▶ [About this exercise]: The records below are to be reproduced word for word.

▶ [Records to use]:
Segment Open

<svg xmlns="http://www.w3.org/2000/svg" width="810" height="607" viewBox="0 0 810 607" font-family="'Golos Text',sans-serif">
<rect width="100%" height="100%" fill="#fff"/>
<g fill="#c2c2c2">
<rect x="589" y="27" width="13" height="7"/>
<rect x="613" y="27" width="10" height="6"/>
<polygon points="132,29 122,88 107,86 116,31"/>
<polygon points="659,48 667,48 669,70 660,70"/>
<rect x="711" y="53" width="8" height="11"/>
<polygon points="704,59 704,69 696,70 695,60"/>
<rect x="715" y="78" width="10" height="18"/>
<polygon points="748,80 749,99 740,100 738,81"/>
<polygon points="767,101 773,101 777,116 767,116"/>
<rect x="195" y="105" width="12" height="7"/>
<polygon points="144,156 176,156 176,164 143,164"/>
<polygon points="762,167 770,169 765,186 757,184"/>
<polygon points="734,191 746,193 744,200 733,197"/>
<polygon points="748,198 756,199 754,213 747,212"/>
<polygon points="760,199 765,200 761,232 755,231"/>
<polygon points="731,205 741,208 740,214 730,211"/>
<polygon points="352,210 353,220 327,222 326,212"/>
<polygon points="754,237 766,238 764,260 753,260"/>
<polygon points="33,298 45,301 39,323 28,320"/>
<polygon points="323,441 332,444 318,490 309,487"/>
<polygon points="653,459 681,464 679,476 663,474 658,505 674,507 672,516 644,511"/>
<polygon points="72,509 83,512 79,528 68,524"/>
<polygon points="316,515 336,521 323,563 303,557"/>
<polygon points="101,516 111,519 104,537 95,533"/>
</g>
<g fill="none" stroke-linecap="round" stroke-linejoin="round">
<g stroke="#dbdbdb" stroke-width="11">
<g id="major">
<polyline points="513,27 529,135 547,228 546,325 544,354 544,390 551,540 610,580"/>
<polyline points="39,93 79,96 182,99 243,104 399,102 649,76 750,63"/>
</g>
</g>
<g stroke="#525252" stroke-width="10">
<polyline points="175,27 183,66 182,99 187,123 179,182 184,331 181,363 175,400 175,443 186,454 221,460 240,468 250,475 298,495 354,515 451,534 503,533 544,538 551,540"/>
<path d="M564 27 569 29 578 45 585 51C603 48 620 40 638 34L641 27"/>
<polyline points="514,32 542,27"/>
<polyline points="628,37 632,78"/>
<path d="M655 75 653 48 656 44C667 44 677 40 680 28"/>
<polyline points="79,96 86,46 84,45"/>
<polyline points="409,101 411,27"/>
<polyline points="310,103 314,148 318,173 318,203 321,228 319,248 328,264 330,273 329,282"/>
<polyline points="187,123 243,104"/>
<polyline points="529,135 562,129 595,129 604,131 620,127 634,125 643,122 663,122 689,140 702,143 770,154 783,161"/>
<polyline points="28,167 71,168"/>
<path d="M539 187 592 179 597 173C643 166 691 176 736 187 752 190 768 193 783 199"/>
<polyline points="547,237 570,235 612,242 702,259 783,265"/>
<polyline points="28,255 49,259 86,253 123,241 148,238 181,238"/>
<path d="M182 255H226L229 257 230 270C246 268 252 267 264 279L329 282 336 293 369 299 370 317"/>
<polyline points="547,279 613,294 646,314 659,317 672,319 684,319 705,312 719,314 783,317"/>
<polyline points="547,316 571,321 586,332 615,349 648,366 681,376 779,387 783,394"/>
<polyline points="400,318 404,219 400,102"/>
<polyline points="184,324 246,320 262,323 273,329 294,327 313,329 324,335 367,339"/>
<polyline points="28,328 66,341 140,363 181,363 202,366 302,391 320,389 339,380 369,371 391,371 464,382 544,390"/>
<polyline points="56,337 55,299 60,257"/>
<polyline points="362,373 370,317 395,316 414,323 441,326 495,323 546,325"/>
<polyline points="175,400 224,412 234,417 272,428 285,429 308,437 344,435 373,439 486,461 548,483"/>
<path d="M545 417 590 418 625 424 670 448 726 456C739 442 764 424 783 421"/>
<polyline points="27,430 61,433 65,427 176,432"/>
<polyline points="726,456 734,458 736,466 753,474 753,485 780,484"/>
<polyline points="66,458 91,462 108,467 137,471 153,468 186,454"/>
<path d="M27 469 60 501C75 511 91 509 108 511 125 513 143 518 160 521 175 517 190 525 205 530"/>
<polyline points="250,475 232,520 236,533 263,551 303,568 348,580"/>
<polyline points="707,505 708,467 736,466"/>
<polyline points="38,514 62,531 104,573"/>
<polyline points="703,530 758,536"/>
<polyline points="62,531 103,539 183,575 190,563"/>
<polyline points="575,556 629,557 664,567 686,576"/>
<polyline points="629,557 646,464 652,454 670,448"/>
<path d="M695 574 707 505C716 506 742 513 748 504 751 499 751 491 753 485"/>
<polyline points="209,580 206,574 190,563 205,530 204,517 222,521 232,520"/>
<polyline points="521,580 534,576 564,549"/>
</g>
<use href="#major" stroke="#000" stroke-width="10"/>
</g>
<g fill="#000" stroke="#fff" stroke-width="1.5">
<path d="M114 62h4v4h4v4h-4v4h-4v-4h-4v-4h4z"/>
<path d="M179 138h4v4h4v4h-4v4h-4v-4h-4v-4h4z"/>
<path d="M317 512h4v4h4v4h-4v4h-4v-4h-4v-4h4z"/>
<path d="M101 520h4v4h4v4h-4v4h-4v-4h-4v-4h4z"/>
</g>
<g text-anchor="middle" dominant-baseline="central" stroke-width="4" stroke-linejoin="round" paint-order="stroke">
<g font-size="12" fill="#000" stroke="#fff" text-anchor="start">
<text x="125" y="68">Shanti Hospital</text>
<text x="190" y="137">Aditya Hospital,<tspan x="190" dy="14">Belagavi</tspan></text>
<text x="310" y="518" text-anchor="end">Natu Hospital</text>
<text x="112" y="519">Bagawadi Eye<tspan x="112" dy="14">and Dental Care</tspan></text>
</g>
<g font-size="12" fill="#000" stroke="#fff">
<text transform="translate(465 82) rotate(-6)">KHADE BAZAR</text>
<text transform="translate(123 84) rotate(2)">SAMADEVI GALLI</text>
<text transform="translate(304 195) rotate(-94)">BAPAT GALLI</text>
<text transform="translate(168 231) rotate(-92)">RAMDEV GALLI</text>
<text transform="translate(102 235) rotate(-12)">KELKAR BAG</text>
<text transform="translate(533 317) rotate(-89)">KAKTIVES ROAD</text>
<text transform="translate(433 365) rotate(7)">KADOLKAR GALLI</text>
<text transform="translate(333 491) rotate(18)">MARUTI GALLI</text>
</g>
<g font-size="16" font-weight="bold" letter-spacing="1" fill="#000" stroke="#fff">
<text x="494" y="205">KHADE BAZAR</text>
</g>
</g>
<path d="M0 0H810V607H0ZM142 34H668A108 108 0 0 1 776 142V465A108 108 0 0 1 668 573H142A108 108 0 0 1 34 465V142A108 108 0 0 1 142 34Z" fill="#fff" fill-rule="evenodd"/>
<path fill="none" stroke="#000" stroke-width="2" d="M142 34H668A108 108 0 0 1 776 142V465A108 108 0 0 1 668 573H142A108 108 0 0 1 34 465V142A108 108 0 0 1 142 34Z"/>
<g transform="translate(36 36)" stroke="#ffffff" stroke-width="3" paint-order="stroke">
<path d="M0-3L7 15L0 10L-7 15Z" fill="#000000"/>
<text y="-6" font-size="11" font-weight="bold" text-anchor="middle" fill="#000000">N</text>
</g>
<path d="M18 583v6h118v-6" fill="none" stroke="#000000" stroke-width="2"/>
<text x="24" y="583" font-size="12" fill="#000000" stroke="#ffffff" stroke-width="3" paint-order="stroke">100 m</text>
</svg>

Segment Closed

▶ [Result below]:
<svg xmlns="http://www.w3.org/2000/svg" width="810" height="607" viewBox="0 0 810 607" font-family="'Golos Text',sans-serif">
<rect width="100%" height="100%" fill="#fff"/>
<g fill="#c2c2c2">
<rect x="589" y="27" width="13" height="7"/>
<rect x="613" y="27" width="10" height="6"/>
<polygon points="132,29 122,88 107,86 116,31"/>
<polygon points="659,48 667,48 669,70 660,70"/>
<rect x="711" y="53" width="8" height="11"/>
<polygon points="704,59 704,69 696,70 695,60"/>
<rect x="715" y="78" width="10" height="18"/>
<polygon points="748,80 749,99 740,100 738,81"/>
<polygon points="767,101 773,101 777,116 767,116"/>
<rect x="195" y="105" width="12" height="7"/>
<polygon points="144,156 176,156 176,164 143,164"/>
<polygon points="762,167 770,169 765,186 757,184"/>
<polygon points="734,191 746,193 744,200 733,197"/>
<polygon points="748,198 756,199 754,213 747,212"/>
<polygon points="760,199 765,200 761,232 755,231"/>
<polygon points="731,205 741,208 740,214 730,211"/>
<polygon points="352,210 353,220 327,222 326,212"/>
<polygon points="754,237 766,238 764,260 753,260"/>
<polygon points="33,298 45,301 39,323 28,320"/>
<polygon points="323,441 332,444 318,490 309,487"/>
<polygon points="653,459 681,464 679,476 663,474 658,505 674,507 672,516 644,511"/>
<polygon points="72,509 83,512 79,528 68,524"/>
<polygon points="316,515 336,521 323,563 303,557"/>
<polygon points="101,516 111,519 104,537 95,533"/>
</g>
<g fill="none" stroke-linecap="round" stroke-linejoin="round">
<g stroke="#dbdbdb" stroke-width="11">
<g id="major">
<polyline points="513,27 529,135 547,228 546,325 544,354 544,390 551,540 610,580"/>
<polyline points="39,93 79,96 182,99 243,104 399,102 649,76 750,63"/>
</g>
</g>
<g stroke="#525252" stroke-width="10">
<polyline points="175,27 183,66 182,99 187,123 179,182 184,331 181,363 175,400 175,443 186,454 221,460 240,468 250,475 298,495 354,515 451,534 503,533 544,538 551,540"/>
<path d="M564 27 569 29 578 45 585 51C603 48 620 40 638 34L641 27"/>
<polyline points="514,32 542,27"/>
<polyline points="628,37 632,78"/>
<path d="M655 75 653 48 656 44C667 44 677 40 680 28"/>
<polyline points="79,96 86,46 84,45"/>
<polyline points="409,101 411,27"/>
<polyline points="310,103 314,148 318,173 318,203 321,228 319,248 328,264 330,273 329,282"/>
<polyline points="187,123 243,104"/>
<polyline points="529,135 562,129 595,129 604,131 620,127 634,125 643,122 663,122 689,140 702,143 770,154 783,161"/>
<polyline points="28,167 71,168"/>
<path d="M539 187 592 179 597 173C643 166 691 176 736 187 752 190 768 193 783 199"/>
<polyline points="547,237 570,235 612,242 702,259 783,265"/>
<polyline points="28,255 49,259 86,253 123,241 148,238 181,238"/>
<path d="M182 255H226L229 257 230 270C246 268 252 267 264 279L329 282 336 293 369 299 370 317"/>
<polyline points="547,279 613,294 646,314 659,317 672,319 684,319 705,312 719,314 783,317"/>
<polyline points="547,316 571,321 586,332 615,349 648,366 681,376 779,387 783,394"/>
<polyline points="400,318 404,219 400,102"/>
<polyline points="184,324 246,320 262,323 273,329 294,327 313,329 324,335 367,339"/>
<polyline points="28,328 66,341 140,363 181,363 202,366 302,391 320,389 339,380 369,371 391,371 464,382 544,390"/>
<polyline points="56,337 55,299 60,257"/>
<polyline points="362,373 370,317 395,316 414,323 441,326 495,323 546,325"/>
<polyline points="175,400 224,412 234,417 272,428 285,429 308,437 344,435 373,439 486,461 548,483"/>
<path d="M545 417 590 418 625 424 670 448 726 456C739 442 764 424 783 421"/>
<polyline points="27,430 61,433 65,427 176,432"/>
<polyline points="726,456 734,458 736,466 753,474 753,485 780,484"/>
<polyline points="66,458 91,462 108,467 137,471 153,468 186,454"/>
<path d="M27 469 60 501C75 511 91 509 108 511 125 513 143 518 160 521 175 517 190 525 205 530"/>
<polyline points="250,475 232,520 236,533 263,551 303,568 348,580"/>
<polyline points="707,505 708,467 736,466"/>
<polyline points="38,514 62,531 104,573"/>
<polyline points="703,530 758,536"/>
<polyline points="62,531 103,539 183,575 190,563"/>
<polyline points="575,556 629,557 664,567 686,576"/>
<polyline points="629,557 646,464 652,454 670,448"/>
<path d="M695 574 707 505C716 506 742 513 748 504 751 499 751 491 753 485"/>
<polyline points="209,580 206,574 190,563 205,530 204,517 222,521 232,520"/>
<polyline points="521,580 534,576 564,549"/>
</g>
<use href="#major" stroke="#000" stroke-width="10"/>
</g>
<g fill="#000" stroke="#fff" stroke-width="1.5">
<path d="M114 62h4v4h4v4h-4v4h-4v-4h-4v-4h4z"/>
<path d="M179 138h4v4h4v4h-4v4h-4v-4h-4v-4h4z"/>
<path d="M317 512h4v4h4v4h-4v4h-4v-4h-4v-4h4z"/>
<path d="M101 520h4v4h4v4h-4v4h-4v-4h-4v-4h4z"/>
</g>
<g text-anchor="middle" dominant-baseline="central" stroke-width="4" stroke-linejoin="round" paint-order="stroke">
<g font-size="12" fill="#000" stroke="#fff" text-anchor="start">
<text x="125" y="68">Shanti Hospital</text>
<text x="190" y="137">Aditya Hospital,<tspan x="190" dy="14">Belagavi</tspan></text>
<text x="310" y="518" text-anchor="end">Natu Hospital</text>
<text x="112" y="519">Bagawadi Eye<tspan x="112" dy="14">and Dental Care</tspan></text>
</g>
<g font-size="12" fill="#000" stroke="#fff">
<text transform="translate(465 82) rotate(-6)">KHADE BAZAR</text>
<text transform="translate(123 84) rotate(2)">SAMADEVI GALLI</text>
<text transform="translate(304 195) rotate(-94)">BAPAT GALLI</text>
<text transform="translate(168 231) rotate(-92)">RAMDEV GALLI</text>
<text transform="translate(102 235) rotate(-12)">KELKAR BAG</text>
<text transform="translate(533 317) rotate(-89)">KAKTIVES ROAD</text>
<text transform="translate(433 365) rotate(7)">KADOLKAR GALLI</text>
<text transform="translate(333 491) rotate(18)">MARUTI GALLI</text>
</g>
<g font-size="16" font-weight="bold" letter-spacing="1" fill="#000" stroke="#fff">
<text x="494" y="205">KHADE BAZAR</text>
</g>
</g>
<path d="M0 0H810V607H0ZM142 34H668A108 108 0 0 1 776 142V465A108 108 0 0 1 668 573H142A108 108 0 0 1 34 465V142A108 108 0 0 1 142 34Z" fill="#fff" fill-rule="evenodd"/>
<path fill="none" stroke="#000" stroke-width="2" d="M142 34H668A108 108 0 0 1 776 142V465A108 108 0 0 1 668 573H142A108 108 0 0 1 34 465V142A108 108 0 0 1 142 34Z"/>
<g transform="translate(36 36)" stroke="#ffffff" stroke-width="3" paint-order="stroke">
<path d="M0-3L7 15L0 10L-7 15Z" fill="#000000"/>
<text y="-6" font-size="11" font-weight="bold" text-anchor="middle" fill="#000000">N</text>
</g>
<path d="M18 583v6h118v-6" fill="none" stroke="#000000" stroke-width="2"/>
<text x="24" y="583" font-size="12" fill="#000000" stroke="#ffffff" stroke-width="3" paint-order="stroke">100 m</text>
</svg>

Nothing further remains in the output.